Material provided:
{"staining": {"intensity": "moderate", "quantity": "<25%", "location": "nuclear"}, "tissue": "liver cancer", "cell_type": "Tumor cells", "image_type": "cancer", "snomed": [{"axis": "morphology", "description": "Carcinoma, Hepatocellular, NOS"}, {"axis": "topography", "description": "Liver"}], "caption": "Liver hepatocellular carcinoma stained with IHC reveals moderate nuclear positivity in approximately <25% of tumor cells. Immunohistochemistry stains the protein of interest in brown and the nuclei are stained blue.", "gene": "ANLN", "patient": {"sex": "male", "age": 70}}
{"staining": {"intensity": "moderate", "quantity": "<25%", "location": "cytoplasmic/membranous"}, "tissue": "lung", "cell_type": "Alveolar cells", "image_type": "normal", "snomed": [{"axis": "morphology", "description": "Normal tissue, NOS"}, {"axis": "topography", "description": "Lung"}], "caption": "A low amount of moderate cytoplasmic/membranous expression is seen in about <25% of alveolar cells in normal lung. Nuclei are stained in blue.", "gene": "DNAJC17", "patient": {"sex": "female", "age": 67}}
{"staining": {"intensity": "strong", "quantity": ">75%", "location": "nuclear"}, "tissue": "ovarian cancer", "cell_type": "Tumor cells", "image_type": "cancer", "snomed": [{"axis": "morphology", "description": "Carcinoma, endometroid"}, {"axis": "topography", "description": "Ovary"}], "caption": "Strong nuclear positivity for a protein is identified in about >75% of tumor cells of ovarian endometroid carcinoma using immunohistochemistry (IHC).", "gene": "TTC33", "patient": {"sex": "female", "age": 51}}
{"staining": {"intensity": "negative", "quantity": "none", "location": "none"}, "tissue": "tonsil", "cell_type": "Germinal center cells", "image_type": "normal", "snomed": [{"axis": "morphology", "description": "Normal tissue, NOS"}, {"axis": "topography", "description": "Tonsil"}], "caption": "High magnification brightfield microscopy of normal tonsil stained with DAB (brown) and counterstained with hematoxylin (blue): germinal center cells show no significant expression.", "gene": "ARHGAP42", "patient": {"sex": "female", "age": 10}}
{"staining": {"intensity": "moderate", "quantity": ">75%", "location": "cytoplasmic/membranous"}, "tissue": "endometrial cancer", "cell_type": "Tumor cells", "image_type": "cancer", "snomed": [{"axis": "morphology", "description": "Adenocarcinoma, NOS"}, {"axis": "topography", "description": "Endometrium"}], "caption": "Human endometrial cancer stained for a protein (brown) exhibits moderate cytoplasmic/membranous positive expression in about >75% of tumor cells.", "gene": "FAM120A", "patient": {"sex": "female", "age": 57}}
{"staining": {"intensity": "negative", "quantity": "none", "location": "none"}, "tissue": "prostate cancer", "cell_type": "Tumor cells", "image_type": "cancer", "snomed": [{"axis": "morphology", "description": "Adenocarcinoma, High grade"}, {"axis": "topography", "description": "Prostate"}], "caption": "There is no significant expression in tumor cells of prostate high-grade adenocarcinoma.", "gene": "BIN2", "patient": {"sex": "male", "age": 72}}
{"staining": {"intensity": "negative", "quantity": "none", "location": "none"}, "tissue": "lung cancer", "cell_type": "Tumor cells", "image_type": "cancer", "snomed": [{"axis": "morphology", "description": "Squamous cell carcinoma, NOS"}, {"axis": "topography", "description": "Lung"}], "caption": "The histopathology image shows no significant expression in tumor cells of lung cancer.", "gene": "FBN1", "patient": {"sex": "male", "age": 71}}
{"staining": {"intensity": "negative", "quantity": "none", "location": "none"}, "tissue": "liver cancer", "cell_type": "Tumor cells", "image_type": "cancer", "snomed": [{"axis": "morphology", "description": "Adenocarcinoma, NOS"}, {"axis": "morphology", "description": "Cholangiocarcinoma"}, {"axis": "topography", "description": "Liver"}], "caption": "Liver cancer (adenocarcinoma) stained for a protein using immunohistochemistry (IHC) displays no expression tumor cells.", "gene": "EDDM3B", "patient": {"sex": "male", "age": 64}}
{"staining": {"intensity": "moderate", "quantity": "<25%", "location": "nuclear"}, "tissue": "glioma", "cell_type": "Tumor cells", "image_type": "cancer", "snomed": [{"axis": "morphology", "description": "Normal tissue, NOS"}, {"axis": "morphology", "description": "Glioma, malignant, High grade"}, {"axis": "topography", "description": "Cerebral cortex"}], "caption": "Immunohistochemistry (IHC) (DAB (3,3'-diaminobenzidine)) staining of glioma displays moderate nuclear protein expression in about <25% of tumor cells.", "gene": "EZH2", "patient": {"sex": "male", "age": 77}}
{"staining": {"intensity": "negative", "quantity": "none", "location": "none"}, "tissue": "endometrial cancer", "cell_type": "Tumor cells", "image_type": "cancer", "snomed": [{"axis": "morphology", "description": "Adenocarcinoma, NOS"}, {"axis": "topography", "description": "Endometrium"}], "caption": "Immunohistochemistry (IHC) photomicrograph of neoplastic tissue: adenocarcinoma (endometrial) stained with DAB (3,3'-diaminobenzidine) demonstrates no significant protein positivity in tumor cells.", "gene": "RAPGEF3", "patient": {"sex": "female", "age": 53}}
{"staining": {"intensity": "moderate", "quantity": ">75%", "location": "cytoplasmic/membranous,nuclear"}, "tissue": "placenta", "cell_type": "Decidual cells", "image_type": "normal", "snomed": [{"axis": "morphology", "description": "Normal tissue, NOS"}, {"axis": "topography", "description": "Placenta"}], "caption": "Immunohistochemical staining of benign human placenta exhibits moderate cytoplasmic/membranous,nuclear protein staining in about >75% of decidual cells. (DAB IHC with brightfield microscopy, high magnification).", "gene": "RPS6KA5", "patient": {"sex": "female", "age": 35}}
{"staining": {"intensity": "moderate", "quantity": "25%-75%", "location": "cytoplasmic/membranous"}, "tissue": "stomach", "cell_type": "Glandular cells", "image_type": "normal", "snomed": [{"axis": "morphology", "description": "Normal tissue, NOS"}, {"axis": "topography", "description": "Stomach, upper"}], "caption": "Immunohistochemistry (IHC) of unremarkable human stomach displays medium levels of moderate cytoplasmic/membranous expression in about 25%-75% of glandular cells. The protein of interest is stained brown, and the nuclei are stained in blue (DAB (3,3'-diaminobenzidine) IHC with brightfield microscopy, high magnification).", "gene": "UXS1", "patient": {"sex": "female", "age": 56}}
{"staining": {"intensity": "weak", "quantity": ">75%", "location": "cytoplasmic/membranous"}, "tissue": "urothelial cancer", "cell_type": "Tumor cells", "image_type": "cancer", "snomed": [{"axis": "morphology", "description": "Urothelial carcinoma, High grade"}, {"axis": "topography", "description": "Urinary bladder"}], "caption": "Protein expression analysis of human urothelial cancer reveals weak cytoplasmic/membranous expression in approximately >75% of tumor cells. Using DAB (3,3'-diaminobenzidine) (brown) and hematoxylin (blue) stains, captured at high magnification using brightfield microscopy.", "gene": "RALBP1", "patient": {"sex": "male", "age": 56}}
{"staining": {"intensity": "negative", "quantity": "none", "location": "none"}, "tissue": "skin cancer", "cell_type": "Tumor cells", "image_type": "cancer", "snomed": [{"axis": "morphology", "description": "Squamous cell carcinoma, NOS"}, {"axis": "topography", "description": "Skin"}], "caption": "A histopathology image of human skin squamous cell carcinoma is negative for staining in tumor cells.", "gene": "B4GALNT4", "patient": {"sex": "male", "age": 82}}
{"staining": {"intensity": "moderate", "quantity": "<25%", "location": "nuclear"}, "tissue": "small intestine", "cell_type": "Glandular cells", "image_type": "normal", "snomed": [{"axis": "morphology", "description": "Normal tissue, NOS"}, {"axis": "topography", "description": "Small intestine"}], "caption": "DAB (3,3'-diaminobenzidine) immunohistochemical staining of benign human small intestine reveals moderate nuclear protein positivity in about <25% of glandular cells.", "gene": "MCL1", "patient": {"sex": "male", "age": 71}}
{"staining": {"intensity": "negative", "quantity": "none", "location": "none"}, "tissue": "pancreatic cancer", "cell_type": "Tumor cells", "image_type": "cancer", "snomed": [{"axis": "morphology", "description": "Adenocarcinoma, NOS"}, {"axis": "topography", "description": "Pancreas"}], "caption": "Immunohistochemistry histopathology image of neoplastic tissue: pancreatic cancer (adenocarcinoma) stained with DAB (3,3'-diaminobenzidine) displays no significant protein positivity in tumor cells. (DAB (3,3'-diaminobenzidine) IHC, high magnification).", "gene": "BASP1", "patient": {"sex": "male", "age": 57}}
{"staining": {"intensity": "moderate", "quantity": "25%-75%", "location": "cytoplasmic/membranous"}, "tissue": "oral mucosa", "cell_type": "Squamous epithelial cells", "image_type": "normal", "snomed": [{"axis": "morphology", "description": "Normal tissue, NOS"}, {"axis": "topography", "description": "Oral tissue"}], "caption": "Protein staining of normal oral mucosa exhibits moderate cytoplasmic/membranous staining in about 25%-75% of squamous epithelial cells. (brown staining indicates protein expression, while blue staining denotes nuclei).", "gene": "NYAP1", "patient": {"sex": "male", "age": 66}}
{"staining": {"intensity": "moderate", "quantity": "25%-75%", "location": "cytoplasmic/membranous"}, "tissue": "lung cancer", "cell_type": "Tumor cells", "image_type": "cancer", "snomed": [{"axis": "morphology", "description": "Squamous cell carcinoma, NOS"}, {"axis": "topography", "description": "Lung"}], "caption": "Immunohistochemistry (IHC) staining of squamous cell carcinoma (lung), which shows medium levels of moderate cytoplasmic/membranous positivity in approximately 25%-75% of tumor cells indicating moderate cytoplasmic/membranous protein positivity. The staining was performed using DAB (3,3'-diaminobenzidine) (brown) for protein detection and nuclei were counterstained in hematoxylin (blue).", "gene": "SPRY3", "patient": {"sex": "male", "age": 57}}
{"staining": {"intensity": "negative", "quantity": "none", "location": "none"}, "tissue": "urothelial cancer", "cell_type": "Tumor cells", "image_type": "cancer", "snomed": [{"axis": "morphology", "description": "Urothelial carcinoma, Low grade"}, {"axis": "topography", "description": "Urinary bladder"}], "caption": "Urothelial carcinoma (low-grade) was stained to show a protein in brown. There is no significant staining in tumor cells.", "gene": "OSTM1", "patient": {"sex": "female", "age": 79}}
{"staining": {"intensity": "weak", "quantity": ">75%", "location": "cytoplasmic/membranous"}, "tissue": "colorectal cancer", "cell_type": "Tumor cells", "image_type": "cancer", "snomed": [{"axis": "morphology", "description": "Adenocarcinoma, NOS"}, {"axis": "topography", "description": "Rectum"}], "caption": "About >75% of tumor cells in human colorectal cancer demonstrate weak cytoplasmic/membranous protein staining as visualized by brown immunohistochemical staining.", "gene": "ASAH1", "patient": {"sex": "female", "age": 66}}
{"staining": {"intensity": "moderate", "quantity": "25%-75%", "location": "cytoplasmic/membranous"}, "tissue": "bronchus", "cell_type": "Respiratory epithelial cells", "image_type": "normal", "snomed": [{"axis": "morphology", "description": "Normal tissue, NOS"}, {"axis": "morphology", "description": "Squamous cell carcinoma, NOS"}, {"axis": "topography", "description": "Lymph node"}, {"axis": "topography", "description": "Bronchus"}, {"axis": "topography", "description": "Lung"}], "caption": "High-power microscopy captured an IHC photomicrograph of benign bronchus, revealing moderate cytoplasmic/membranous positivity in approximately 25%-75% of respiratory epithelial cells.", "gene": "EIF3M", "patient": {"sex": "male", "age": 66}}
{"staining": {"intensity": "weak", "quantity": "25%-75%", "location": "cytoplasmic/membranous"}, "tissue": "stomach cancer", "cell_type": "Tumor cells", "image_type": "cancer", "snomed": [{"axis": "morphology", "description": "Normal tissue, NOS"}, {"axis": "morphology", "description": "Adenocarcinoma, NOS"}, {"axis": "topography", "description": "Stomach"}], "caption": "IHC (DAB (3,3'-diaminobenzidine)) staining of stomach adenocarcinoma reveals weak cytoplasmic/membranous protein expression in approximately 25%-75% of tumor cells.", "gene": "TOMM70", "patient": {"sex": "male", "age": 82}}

Task details: Going down the listing above, begin printing at the line with "expression analysis of" and finish with the line with "(3,3'-diaminobenzidine) immunohistochemical staining", exactly as they appear.

Result of this task:
{"staining": {"intensity": "weak", "quantity": ">75%", "location": "cytoplasmic/membranous"}, "tissue": "urothelial cancer", "cell_type": "Tumor cells", "image_type": "cancer", "snomed": [{"axis": "morphology", "description": "Urothelial carcinoma, High grade"}, {"axis": "topography", "description": "Urinary bladder"}], "caption": "Protein expression analysis of human urothelial cancer reveals weak cytoplasmic/membranous expression in approximately >75% of tumor cells. Using DAB (3,3'-diaminobenzidine) (brown) and hematoxylin (blue) stains, captured at high magnification using brightfield microscopy.", "gene": "RALBP1", "patient": {"sex": "male", "age": 56}}
{"staining": {"intensity": "negative", "quantity": "none", "location": "none"}, "tissue": "skin cancer", "cell_type": "Tumor cells", "image_type": "cancer", "snomed": [{"axis": "morphology", "description": "Squamous cell carcinoma, NOS"}, {"axis": "topography", "description": "Skin"}], "caption": "A histopathology image of human skin squamous cell carcinoma is negative for staining in tumor cells.", "gene": "B4GALNT4", "patient": {"sex": "male", "age": 82}}
{"staining": {"intensity": "moderate", "quantity": "<25%", "location": "nuclear"}, "tissue": "small intestine", "cell_type": "Glandular cells", "image_type": "normal", "snomed": [{"axis": "morphology", "description": "Normal tissue, NOS"}, {"axis": "topography", "description": "Small intestine"}], "caption": "DAB (3,3'-diaminobenzidine) immunohistochemical staining of benign human small intestine reveals moderate nuclear protein positivity in about <25% of glandular cells.", "gene": "MCL1", "patient": {"sex": "male", "age": 71}}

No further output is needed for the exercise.